■ Task brief ■
Return, exactly as they appear, the lines of the records from the first line through the line holding "Limitada. La actividad", inclusive.

■ Records to use ■
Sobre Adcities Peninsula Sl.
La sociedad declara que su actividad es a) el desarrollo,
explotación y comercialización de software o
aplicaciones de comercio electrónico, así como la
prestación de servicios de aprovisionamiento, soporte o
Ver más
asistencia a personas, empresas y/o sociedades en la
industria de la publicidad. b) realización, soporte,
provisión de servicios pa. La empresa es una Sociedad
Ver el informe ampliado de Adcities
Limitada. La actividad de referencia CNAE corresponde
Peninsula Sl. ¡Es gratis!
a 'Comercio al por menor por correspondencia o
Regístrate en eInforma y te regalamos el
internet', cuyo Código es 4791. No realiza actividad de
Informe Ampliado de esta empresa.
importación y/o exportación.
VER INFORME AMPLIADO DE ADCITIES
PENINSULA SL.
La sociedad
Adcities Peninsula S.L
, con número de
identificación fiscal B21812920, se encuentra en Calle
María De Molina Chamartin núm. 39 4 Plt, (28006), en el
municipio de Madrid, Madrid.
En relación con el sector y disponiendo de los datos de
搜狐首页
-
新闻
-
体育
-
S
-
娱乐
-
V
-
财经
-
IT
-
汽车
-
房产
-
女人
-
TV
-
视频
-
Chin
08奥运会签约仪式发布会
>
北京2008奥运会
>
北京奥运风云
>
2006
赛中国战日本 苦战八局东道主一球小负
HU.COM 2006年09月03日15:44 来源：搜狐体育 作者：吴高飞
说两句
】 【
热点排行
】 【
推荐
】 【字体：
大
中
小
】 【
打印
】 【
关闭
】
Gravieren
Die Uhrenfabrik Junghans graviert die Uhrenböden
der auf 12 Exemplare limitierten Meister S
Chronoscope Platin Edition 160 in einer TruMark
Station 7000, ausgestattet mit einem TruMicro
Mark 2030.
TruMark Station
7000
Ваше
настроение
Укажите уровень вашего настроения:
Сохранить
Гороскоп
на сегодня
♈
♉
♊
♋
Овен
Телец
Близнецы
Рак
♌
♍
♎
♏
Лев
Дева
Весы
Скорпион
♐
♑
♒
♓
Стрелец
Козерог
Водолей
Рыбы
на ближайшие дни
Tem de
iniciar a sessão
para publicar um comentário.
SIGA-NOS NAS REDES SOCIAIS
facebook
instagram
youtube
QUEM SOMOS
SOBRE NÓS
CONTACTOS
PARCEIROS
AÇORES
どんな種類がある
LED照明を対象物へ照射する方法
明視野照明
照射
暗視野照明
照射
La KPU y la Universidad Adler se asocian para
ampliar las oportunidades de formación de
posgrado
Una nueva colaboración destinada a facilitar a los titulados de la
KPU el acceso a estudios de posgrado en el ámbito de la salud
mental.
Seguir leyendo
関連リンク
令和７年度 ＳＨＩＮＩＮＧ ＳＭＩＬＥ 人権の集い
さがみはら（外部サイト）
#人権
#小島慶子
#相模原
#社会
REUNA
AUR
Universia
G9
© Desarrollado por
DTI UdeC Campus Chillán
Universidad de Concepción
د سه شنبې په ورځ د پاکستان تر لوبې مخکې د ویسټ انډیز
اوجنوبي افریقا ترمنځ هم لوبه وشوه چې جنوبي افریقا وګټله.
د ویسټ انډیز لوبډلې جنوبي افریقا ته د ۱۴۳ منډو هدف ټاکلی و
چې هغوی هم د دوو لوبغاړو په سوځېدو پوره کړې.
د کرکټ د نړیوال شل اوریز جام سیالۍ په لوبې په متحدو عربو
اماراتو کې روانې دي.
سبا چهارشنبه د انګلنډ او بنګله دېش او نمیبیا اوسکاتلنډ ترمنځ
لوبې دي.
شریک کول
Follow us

■ Answer to the problem ■
Sobre Adcities Peninsula Sl.
La sociedad declara que su actividad es a) el desarrollo,
explotación y comercialización de software o
aplicaciones de comercio electrónico, así como la
prestación de servicios de aprovisionamiento, soporte o
Ver más
asistencia a personas, empresas y/o sociedades en la
industria de la publicidad. b) realización, soporte,
provisión de servicios pa. La empresa es una Sociedad
Ver el informe ampliado de Adcities
Limitada. La actividad de referencia CNAE corresponde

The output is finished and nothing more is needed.